[[ Input material, beginning ]]
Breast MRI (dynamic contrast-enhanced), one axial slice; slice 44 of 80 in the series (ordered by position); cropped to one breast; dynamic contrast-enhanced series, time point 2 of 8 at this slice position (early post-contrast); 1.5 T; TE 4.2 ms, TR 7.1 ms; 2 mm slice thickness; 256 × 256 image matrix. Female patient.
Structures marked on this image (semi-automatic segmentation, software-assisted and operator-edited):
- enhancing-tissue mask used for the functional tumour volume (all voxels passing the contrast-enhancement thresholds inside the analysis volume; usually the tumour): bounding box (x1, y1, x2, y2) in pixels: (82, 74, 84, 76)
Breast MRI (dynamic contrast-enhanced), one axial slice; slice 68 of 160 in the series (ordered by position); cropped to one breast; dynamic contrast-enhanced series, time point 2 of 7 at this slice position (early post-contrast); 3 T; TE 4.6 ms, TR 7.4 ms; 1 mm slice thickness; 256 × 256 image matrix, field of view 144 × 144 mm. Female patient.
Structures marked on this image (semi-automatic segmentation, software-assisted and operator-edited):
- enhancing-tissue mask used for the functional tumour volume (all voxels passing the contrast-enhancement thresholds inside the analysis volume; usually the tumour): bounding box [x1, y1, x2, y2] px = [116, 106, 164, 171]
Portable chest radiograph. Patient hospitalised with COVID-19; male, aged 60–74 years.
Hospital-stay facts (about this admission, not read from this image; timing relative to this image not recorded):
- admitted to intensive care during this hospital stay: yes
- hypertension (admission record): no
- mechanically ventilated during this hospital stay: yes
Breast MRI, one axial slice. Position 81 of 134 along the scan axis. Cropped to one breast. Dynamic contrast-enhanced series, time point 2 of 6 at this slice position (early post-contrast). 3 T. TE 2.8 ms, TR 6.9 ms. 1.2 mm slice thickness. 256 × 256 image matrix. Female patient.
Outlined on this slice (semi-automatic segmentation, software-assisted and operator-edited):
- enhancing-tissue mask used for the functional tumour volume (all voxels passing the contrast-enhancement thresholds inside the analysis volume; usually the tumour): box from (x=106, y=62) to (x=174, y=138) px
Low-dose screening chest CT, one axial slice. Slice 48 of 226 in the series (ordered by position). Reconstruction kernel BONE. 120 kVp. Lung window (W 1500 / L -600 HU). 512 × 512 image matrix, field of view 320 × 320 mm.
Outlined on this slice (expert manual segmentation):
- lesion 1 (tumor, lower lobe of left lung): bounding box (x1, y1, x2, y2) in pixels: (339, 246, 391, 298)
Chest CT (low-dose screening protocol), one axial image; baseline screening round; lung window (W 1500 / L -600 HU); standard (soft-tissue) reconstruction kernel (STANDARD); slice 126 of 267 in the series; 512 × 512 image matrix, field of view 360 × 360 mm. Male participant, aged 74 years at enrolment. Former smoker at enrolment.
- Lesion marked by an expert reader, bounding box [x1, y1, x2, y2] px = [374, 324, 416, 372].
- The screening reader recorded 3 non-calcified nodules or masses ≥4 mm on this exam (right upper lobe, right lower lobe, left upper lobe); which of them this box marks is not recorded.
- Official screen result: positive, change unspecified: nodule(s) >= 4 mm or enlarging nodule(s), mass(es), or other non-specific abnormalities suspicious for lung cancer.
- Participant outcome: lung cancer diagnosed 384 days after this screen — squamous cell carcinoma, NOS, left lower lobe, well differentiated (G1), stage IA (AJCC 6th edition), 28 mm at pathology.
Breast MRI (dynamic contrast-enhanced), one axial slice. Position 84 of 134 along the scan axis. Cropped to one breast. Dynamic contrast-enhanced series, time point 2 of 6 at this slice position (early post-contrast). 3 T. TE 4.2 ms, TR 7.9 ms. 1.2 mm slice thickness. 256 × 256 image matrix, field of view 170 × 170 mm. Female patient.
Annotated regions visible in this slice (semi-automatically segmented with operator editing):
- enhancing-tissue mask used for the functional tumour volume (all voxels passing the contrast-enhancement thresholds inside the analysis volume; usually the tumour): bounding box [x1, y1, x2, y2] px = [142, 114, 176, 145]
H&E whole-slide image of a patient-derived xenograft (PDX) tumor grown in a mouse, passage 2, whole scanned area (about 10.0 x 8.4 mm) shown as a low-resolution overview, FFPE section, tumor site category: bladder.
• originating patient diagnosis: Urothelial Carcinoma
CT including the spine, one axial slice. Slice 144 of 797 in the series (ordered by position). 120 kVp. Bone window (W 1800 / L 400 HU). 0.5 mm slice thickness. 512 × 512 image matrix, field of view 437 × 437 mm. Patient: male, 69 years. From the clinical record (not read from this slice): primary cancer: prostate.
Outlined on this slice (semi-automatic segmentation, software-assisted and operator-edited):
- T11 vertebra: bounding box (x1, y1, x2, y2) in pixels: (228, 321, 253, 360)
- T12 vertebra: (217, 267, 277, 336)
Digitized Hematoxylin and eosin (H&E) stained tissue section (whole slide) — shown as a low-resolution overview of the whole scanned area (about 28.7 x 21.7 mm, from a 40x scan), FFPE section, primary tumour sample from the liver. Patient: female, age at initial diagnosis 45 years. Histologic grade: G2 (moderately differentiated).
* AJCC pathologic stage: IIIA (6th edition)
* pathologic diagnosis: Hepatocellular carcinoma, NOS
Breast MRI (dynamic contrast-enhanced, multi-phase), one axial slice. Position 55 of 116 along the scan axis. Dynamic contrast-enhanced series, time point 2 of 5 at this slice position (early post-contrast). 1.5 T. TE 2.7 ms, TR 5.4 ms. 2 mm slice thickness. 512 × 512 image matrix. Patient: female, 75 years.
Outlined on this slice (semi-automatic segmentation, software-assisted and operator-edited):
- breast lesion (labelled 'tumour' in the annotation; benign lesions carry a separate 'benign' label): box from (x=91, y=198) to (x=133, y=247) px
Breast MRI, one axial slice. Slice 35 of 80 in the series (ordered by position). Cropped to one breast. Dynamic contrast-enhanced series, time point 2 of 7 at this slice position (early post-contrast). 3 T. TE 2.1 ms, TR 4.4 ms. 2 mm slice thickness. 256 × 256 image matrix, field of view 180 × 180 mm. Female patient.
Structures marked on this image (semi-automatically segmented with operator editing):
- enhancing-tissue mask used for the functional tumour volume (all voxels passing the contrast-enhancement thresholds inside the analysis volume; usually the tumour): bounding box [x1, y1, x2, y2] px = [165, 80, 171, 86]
[[ Input material, end ]]
Return, please, the lines of the data from the first through the line containing "74, 84, 76)", both kept, exactly as they stand and nothing more.

Solved problem =
Breast MRI (dynamic contrast-enhanced), one axial slice; slice 44 of 80 in the series (ordered by position); cropped to one breast; dynamic contrast-enhanced series, time point 2 of 8 at this slice position (early post-contrast); 1.5 T; TE 4.2 ms, TR 7.1 ms; 2 mm slice thickness; 256 × 256 image matrix. Female patient.
Structures marked on this image (semi-automatic segmentation, software-assisted and operator-edited):
- enhancing-tissue mask used for the functional tumour volume (all voxels passing the contrast-enhancement thresholds inside the analysis volume; usually the tumour): bounding box (x1, y1, x2, y2) in pixels: (82, 74, 84, 76)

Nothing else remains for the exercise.